EXTRACT PROVIDED:

Numbers present in the text should be removed or replaced by annotations such as /number/. This is critical because the computers treat each number as a separate word, complicating the analyses or adding noise.
Step 4: Remove white spaces.
Extra spaces such as tabs, line breaks, and new lines should be identified and removed to keep the text intact and clean. The stripWhitespace function in R can be utilized to can be used to eliminate unnecessary white spaces from the text.
We begin this section by defining token and tokenization to understand text processing further. A token corresponds to a word, while tokenization is the process of breaking down a given text into separate tokens. For example, “This is good” has 3 tokens, i.e., “This,” “is,” and “good.”
Text data also require normalization, just like structured data. The normalization process in text processing entails the following:
Step 1: Lowercasing the alphabet aids the computer to process identical words appropriately.
Step 2: Stop words such as “the,” “for,” and “are,” usually are removed to reduce the number of tokens involved in the training set for ML training purposes.
Step 3: Stemming is the process of converting words from their base forms or stems using crude Heuristic rules. For example, the stem of the words “increased” and “increasing” is “increas.” Stemming solves the problem that emerges when some words appear very infrequently in a textual dataset posing the risk of training highly complex models.
Step 4: Lemmatization is identical to stemming except that it removes endings only if the base form is present in a dictionary. Lemmatization is much more costly and advanced relative to stemming.
What follows after text normalization is creating a bag-of-words (BOW). A BOW is a representation for analyzing text. It does not, however, represent the word sequences or positions.
Suppose we have a series of sentences:
“This is good.”
“This is valuable.”
“This is fine.”
The following figure is a Bag-of-Words representation of the three sentences before and after the normalization process.
The final Bow after normalizing is then used to build a document term matrix (DTM). It is a matrix where each row belongs to a text file, and each column represents a token. The number of rows is equivalent to the number of text files in a sample text dataset. The number of columns is equal to the number of tokens from the BOW built using all the text files in the same token is present in each document.
The following figure shows a DTM constructed from the resultant BOW of the three sentences.
$$\small{\begin{array}{l|l|l|l} {}&\textbf{Good}&\textbf{Valu}&\textbf{Fine}\\ \hline\text{Sentence 1}&1&0&0\\ \hline\text{Sentence 2}&0&1&0\\ \hline\text{Sentence 3}& 0&0&1\\ \end{array}}$$
As mentioned earlier, a BOW does not represent the word sequences or positions, which limits its use for some advanced ML training applications. For example, if a text has the word “no.” It can be treated as a single token and treated as a stop word during normalization. This would fail to imply negative meaning.

Extracted records:
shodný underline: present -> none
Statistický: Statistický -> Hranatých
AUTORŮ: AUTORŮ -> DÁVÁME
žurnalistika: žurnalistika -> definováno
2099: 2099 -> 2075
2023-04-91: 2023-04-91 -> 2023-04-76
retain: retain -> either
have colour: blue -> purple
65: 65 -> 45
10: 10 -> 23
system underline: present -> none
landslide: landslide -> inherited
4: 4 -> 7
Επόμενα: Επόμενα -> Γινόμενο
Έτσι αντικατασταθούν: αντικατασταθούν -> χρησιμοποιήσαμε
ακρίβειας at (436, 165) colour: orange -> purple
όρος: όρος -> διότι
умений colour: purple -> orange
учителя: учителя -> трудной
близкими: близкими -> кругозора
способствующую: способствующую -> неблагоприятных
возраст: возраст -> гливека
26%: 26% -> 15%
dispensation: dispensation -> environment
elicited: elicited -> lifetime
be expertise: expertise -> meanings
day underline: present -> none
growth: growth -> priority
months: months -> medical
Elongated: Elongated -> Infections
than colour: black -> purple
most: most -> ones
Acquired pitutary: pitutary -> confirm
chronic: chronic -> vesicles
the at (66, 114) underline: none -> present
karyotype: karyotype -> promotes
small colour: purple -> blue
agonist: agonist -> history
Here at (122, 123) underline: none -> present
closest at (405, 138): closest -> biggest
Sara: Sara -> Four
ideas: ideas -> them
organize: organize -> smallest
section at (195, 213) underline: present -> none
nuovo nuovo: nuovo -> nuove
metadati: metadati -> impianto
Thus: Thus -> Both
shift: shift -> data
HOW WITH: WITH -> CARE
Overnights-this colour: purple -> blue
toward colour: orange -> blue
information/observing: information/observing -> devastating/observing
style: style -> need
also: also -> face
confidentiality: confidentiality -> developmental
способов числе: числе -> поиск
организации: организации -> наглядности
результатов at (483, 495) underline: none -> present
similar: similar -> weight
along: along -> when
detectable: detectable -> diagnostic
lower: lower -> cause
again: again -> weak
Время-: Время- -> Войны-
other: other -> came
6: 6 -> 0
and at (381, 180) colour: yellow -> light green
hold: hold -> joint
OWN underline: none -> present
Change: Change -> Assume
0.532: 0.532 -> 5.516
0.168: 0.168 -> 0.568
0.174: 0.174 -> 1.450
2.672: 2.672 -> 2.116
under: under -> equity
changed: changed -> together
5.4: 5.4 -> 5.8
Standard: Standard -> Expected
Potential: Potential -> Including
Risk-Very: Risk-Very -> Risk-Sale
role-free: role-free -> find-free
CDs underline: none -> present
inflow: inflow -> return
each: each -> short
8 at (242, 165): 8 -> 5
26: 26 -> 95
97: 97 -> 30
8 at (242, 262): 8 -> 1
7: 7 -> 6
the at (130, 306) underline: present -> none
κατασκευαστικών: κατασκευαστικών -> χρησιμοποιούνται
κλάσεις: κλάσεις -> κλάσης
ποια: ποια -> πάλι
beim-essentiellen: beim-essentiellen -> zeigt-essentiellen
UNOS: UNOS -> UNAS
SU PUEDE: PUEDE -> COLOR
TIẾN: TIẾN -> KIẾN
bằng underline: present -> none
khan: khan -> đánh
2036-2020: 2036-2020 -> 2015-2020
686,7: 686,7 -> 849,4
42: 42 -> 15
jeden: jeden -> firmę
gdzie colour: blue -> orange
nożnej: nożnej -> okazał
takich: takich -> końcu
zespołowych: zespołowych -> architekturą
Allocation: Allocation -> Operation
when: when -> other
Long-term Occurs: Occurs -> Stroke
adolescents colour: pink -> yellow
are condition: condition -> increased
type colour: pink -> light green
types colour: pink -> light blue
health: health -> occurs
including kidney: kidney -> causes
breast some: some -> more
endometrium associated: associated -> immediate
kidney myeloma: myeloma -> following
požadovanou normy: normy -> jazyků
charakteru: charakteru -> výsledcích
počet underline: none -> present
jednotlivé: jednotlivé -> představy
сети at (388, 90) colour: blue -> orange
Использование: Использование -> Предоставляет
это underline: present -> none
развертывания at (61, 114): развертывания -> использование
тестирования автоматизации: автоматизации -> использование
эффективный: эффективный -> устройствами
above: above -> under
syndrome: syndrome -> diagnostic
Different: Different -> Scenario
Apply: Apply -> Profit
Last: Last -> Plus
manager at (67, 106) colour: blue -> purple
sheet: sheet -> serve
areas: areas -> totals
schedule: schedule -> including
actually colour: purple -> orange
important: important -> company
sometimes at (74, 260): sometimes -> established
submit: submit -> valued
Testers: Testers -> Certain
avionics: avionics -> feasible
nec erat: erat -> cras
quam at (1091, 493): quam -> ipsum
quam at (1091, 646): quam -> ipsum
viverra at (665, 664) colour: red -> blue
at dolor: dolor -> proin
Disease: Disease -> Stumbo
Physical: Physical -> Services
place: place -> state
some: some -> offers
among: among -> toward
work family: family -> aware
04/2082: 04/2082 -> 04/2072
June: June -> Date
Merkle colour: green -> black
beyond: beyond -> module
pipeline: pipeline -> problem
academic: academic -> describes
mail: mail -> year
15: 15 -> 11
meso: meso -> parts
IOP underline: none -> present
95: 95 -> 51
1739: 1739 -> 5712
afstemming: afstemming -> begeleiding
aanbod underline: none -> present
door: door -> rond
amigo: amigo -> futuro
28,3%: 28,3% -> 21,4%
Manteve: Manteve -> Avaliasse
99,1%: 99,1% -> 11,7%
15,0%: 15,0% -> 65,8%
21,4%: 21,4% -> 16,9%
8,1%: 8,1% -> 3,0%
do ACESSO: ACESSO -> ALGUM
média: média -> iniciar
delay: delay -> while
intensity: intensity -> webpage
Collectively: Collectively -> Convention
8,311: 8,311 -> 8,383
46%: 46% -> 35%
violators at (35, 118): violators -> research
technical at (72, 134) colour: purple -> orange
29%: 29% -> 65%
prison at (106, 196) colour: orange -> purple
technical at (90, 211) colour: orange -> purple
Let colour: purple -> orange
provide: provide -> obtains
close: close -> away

PROBLEMS TO WORK ON:
- a) Answer these from the extract on text processing:
(i) How many tokens does "This is good" have?
(ii) What stem does the extract give for "increased" and "increasing"?
(iii) What does a bag-of-words not represent?
- b) Please carry on the extract on text processing from its final sentence.

RESULTS:
- a)
(i) 3: "This," "is," and "good."
(ii) "increas."
(iii) Word sequences or positions.

- b)
N-gram is a technique used to overcome such a problem as it is a representation of word sequences. A two-word sequence is a bigram, a three-word sequence is a trigram, etc.
Question
A data scientist of a large investment corporation is discussing with her senior manager about the steps involved in preprocessing raw text data. She tells her senior manager that the process can be accomplished in the following three steps:
Step 1: Cleanse the raw text data.
Step 2: Split the cleansed data into a collection of words for them to be normalized.
Step 3: Normalize the collection of words and create a well-defined set of tokens from the normalized words.
The data scientist’s step 2 is most likely to be:
A. Lemmatization.
B. Standardization.
C. Tokenization.
Solution
The correct answer is C.
Tokenization refers to the process of dividing a given text into separate tokens. This step takes place after cleansing the raw text data, i.e., removing HTML tags, numbers, and extra white spaces. The tokens are then normalized to create the bag-of-words (BOW).
A is incorrect. Lemmatization is a text normalization technique of reducing inflected words while ensuring that the root word belongs to the language. In Lemmatization, root word is called Lemma. A lemma is the dictionary form or citation form of a set of words. For example, the lemma of the words “analyzed” and “analyzing” is “analyze.”
B is incorrect. Standardization is a scaling technique that entails adjusting data to have a mean \((\mu)\) of 0 and a standard deviation \((\sigma)\) of 1 (i.e., unit variance).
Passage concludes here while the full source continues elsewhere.